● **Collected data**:
══════════

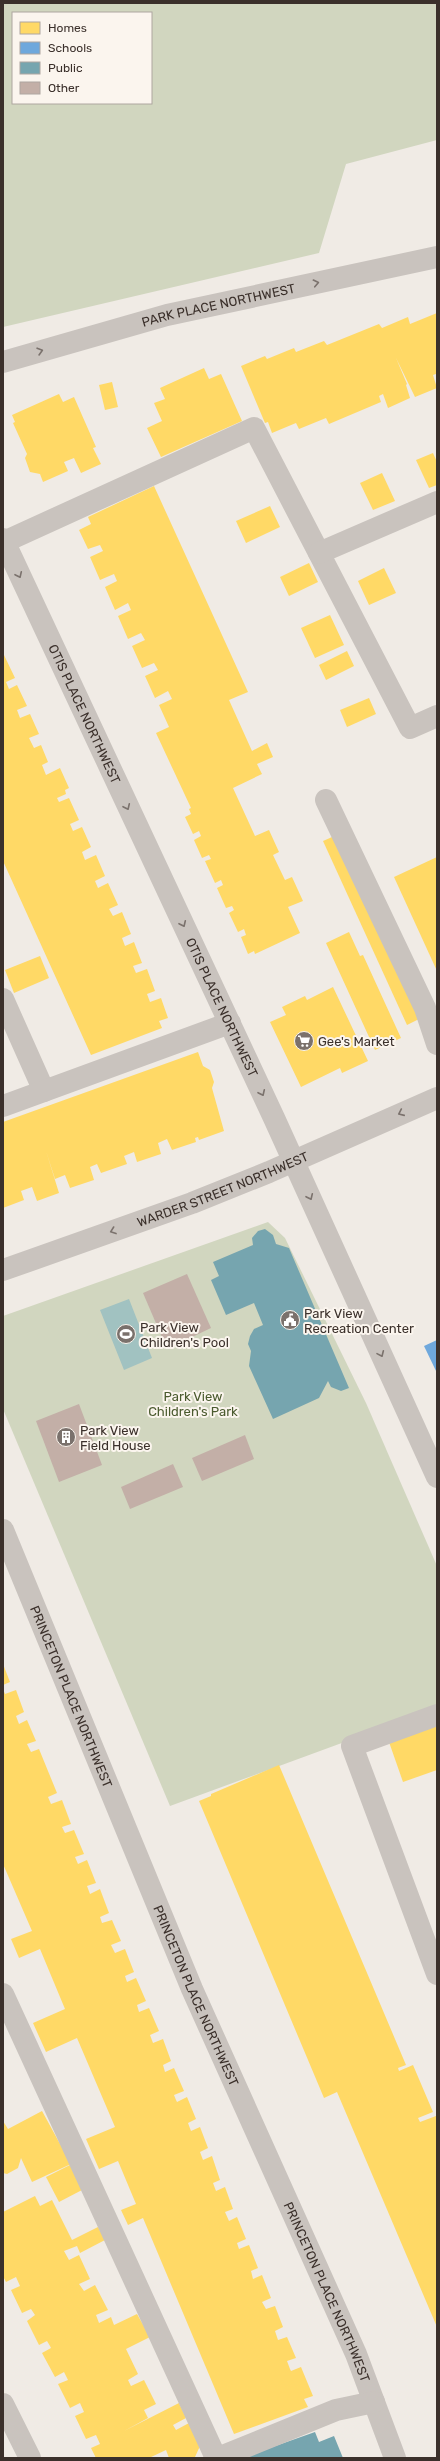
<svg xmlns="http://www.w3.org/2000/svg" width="440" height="2461" viewBox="0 0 440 2461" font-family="Rubik,sans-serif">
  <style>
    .green { fill: #d1d6bf; fill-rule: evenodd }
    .water { fill: #a1c2c1 }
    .homes { fill: #ffd966 }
    .schools { fill: #6fa8dc }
    .public { fill: #76a5af }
    .building { fill: #c3afa7 }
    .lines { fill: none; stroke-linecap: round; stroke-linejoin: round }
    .minor { stroke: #c9c3be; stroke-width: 22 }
    .oneway { stroke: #7b726d }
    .labels { text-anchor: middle; stroke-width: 4; stroke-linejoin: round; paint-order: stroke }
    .street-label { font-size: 13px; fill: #3b302b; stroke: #fbf5ee }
    .poi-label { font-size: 13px; fill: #3b302b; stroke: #fbf5ee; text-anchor: start }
    .park-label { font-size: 13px; fill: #4a5a2e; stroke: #fbf5ee }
  </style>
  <rect width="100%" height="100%" fill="#f0ebe5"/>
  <g class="green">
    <path d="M3,3H437V140L346,164L319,253L3,327ZM13,13H151V103H13Z"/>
    <path d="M268,1222L285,1238L366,1403L437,1566V1708L170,1806L3,1409V1316Z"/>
  </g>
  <path class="water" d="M129,1299L152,1358L124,1370L100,1310Z"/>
  <g class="homes">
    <path d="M437,313V377L436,374L433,375L437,388L415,397L396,358L407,384L406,385L410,398L388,408L383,394L379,396L381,402L329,424L326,418L299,429L296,423L272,433L268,422L265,423L241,366L265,356L267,359L294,348L296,352L324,341L327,345L379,324L382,328L408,317L410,324Z"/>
    <path d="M204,368L209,379L221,374L242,421L161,457L147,428L162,421L154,403L165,399L160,388Z"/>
    <path d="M112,382L118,407L105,410L99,385Z"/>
    <path d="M59,394L63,402L74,397L96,447L93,448L101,464L81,473L74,458L64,462L68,471L43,482L40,474L30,472L25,458L27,454L13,423L15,422L12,415Z"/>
    <path d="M433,453L437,462V485L429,488L416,460Z"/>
    <path d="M382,473L395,501L373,510L360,483Z"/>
    <path d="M154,486L248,692L229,700L252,751L267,743L273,757L257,764L262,774L233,788L255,836L269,830L279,852L273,855L284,878L285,880L292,877L303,901L288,907L300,933L255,954L254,951L248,954L241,937L246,935L244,929L238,932L229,913L234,910L232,906L226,908L217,888L223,885L221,880L215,883L205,861L211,859L209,855L202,858L194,840L201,836L199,831L193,834L185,817L191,814L189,809L191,808L156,733L169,727L159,705L172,699L168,691L155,698L145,676L158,670L154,663L142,668L132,646L145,640L141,633L128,639L118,616L131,610L128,603L115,610L105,587L117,581L114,574L100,580L90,557L103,551L100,545L88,549L79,530L91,524L88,517Z"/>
    <path d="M270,506L280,527L246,543L236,521Z"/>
    <path d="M309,563L318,582L289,596L280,577Z"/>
    <path d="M384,568L396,593L369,605L358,581Z"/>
    <path d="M330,615L344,645L315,658L301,628Z"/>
    <path d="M347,651L354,666L326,680L319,665Z"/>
    <path d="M4,655L15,678L6,682L9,689L17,685L27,706L17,710L20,718L30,714L39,734L29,738L34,748L41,745L48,762L42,765L46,775L60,768L69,788L65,790L66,794L57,798L59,802L69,798L79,820L70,824L73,831L82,827L91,847L82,852L85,860L96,855L105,876L95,881L98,888L108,883L118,905L109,909L113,916L122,912L131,934L122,938L125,946L134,942L142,963L133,966L136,973L147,969L155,991L147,994L150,1002L161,998L168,1018L159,1021L162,1028L91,1055L3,861Z"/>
    <path d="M369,698L376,714L347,727L340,710Z"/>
    <path d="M339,834L423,1017L407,1025L323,841Z"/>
    <path d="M437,857V971L394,877Z"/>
    <path d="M349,932L360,956L363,955L401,1038L375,1050L326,943Z"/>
    <path d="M40,956L49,978L14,993L5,970Z"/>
    <path d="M333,987L368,1061L342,1073L340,1068L301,1087L270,1022L286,1015L282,1007L305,996L307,1000Z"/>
    <path d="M198,1052L203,1066L210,1070L214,1082L212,1088L224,1131L199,1140L198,1137L195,1138L196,1142L172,1150L167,1139L158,1143L161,1154L137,1162L134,1152L124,1156L127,1164L101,1173L97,1164L90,1167L94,1180L70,1188L65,1175L55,1179L46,1151L59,1193L37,1201L32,1187L21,1191L24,1200L3,1208V1122Z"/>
    <path d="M3,1664L10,1682L3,1685Z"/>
    <path d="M3,1689L5,1694L16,1690L24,1712L16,1716L19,1724L27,1720L36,1741L27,1744L31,1752L39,1749L57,1793L48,1797L51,1804L62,1800L71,1824L62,1827L65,1833L74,1830L84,1854L75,1857L78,1864L87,1860L96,1883L87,1886L90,1894L100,1889L109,1913L100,1917L102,1923L112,1920L121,1941L111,1945L115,1953L125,1949L134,1972L125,1976L127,1982L136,1978L146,2001L137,2005L139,2012L149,2008L159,2031L150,2035L153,2043L163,2039L171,2061L163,2065L165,2072L174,2068L184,2091L174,2095L176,2100L177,2102L187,2097L196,2119L188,2123L191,2131L200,2127L208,2148L200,2152L203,2160L212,2156L220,2180L213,2183L216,2191L225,2187L233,2209L225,2212L229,2221L237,2217L246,2239L237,2243L239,2249L249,2245L258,2268L251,2271L253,2279L262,2275L271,2298L262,2302L266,2309L275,2306L283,2327L275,2331L278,2340L287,2337L296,2358L287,2361L290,2369L291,2371L301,2367L313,2396L304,2399L308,2407L234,2434L143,2218L128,2225L121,2210L136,2204L118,2161L99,2169L86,2139L115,2127L77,2038L46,2052L33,2023L65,2009L40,1949L19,1958L11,1939L32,1931L3,1864Z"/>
    <path d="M437,1725V1770L403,1782L389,1742Z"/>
    <path d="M279,1765L406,2065L398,2068L399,2071L413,2065L433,2112L418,2118L420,2122L436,2116L437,2119V2327L337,2092L324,2098L199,1801L211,1796V1794Z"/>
    <path d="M42,2111L71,2164L32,2182L21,2158L18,2168L7,2174L3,2173V2121L8,2129Z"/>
    <path d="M70,2165L82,2190L59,2202L46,2177Z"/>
    <path d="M35,2196L40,2206L52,2200L72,2240L98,2227L105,2240L80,2253L77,2246L64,2251L69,2260L79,2255L90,2279L79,2284L84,2291L95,2285L108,2310L96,2315L99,2323L111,2317L114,2325L137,2314L150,2337L126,2349L138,2374L128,2380L131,2386L144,2380L156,2404L144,2410L148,2418L124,2431L179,2403L186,2418L173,2425L176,2430L189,2423L200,2446L195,2457L169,2458L166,2450L149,2458H96L91,2448L100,2444L96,2435L86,2439L75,2416L84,2412L80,2403L70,2408L58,2384L68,2380L64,2372L55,2377L42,2353L51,2348L50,2346L47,2341L39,2345L27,2321L35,2315L31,2309L22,2313L11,2290L20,2286L16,2277L6,2282L3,2276V2212Z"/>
  </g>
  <path class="schools" d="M437,1340V1373L424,1346Z"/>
  <g class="public">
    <path d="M265,1229L273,1235L276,1244L289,1248L349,1388L341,1391L331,1387L328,1381L319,1398L273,1419L249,1366L251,1351L248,1344L250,1336L254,1329L263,1325L254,1303L226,1315L211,1280L219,1276L213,1262L253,1245L252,1238L258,1231Z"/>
    <path d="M315,2432L319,2442L334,2436L343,2458H241Z"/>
  </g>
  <g class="building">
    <path d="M187,1274L211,1328L167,1349L143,1293Z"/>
    <path d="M79,1404L102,1465L59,1482L36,1421Z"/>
    <path d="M245,1435L254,1459L202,1481L192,1458Z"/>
    <path d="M173,1464L183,1487L130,1509L121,1487Z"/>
  </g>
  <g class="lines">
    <g class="minor">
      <path id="s1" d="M3,362L167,315L437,257"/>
      <path id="s2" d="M3,539L274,1118L437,1477"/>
      <path d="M4,542L254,428L410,728L437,716"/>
      <path d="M319,553L437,502"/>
      <path d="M326,800L425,1008L437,1044"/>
      <path d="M3,999L44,1091"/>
      <path d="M3,1106L230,1023"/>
      <path id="s3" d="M3,1270L192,1203L269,1172L437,1098"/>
      <path id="s4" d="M3,1530L192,1989L356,2354L395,2458"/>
      <path d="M437,1715L352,1746L437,1974"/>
      <path d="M3,1994L216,2458"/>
      <path d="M3,2404L30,2458"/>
      <path d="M218,2458L336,2410L374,2402"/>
    </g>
  </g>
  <defs><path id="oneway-chevron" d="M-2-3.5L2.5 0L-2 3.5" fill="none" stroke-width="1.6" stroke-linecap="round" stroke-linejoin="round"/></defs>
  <g class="oneway">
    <use href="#oneway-chevron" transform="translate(316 283) rotate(-12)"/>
    <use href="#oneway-chevron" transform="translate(40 351) rotate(-16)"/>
    <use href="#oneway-chevron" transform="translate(19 575) rotate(65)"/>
    <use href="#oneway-chevron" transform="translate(127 807) rotate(65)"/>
    <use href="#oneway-chevron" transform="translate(183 924) rotate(65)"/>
    <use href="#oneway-chevron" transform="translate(262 1093) rotate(65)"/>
    <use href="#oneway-chevron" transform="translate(401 1113) rotate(156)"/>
    <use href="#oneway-chevron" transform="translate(310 1197) rotate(65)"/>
    <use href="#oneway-chevron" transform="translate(113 1231) rotate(160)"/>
    <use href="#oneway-chevron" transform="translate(381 1354) rotate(66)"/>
  </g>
  <defs>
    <g id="supermarket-disc" transform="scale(1)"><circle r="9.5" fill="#7a716c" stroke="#fbf5ee"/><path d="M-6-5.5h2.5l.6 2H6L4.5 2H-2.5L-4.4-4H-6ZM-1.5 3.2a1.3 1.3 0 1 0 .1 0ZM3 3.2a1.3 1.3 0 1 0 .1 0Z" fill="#fff"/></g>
    <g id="civic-disc" transform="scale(1)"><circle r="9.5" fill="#7a716c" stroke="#fbf5ee"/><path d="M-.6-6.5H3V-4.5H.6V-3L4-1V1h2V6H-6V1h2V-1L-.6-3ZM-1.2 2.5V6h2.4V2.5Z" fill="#fff"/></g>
    <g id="stadium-disc" transform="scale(1)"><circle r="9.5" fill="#7a716c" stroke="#fbf5ee"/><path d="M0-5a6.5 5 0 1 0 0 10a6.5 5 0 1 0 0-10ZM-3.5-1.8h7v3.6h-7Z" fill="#fff"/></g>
    <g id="building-disc" transform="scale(1)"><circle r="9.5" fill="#7a716c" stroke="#fbf5ee"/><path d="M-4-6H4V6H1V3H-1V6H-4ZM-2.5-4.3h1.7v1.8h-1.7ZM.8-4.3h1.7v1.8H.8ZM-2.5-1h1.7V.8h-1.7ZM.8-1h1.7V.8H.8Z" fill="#fff"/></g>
  </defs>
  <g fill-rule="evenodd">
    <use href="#supermarket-disc" x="304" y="1041"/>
    <use href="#civic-disc" x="290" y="1320"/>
    <use href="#stadium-disc" x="126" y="1334"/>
    <use href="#building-disc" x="66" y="1437"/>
  </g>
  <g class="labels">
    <g class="street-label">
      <text dy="5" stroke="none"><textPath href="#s1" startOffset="223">PARK PLACE NORTHWEST</textPath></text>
      <text dy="5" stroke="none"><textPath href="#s2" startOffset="193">OTIS PLACE NORTHWEST</textPath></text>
      <text dy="5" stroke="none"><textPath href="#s2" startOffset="517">OTIS PLACE NORTHWEST</textPath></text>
      <text dy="5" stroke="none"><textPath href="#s3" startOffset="234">WARDER STREET NORTHWEST</textPath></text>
      <text dy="5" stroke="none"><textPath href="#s4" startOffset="180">PRINCETON PLACE NORTHWEST</textPath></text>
      <text dy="5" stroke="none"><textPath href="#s4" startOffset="504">PRINCETON PLACE NORTHWEST</textPath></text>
      <text dy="5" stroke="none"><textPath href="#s4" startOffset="828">PRINCETON PLACE NORTHWEST</textPath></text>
    </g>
    <g class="poi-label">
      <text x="318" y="1046">Gee's Market</text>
      <text x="304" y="1318">Park View<tspan x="304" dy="15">Recreation Center</tspan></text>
      <text x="140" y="1332">Park View<tspan x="140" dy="15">Children's Pool</tspan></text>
      <text x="80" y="1435">Park View<tspan x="80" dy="15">Field House</tspan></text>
    </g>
    <g class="park-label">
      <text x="193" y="1401">Park View<tspan x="193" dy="15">Children's Park</tspan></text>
    </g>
  </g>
  <rect width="440" height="2461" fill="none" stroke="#3b302b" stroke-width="8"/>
  <rect x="12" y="12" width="140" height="92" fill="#fbf5ee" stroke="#aea6a0"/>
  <rect x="20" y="22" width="20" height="12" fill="#ffd966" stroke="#aea6a0"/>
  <text x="48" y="32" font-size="12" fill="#3b302b">Homes</text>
  <rect x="20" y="42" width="20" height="12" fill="#6fa8dc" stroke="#aea6a0"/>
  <text x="48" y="52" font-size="12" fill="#3b302b">Schools</text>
  <rect x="20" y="62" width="20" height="12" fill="#76a5af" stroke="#aea6a0"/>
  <text x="48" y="72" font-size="12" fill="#3b302b">Public</text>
  <rect x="20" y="82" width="20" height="12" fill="#c3afa7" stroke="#aea6a0"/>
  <text x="48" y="92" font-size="12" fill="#3b302b">Other</text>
</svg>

══════════

● **ASSIGNMENT**: How many lines in the data contain the string "round"? Respond with the number only.

● **OUTPUT FOR THIS TASK**: 3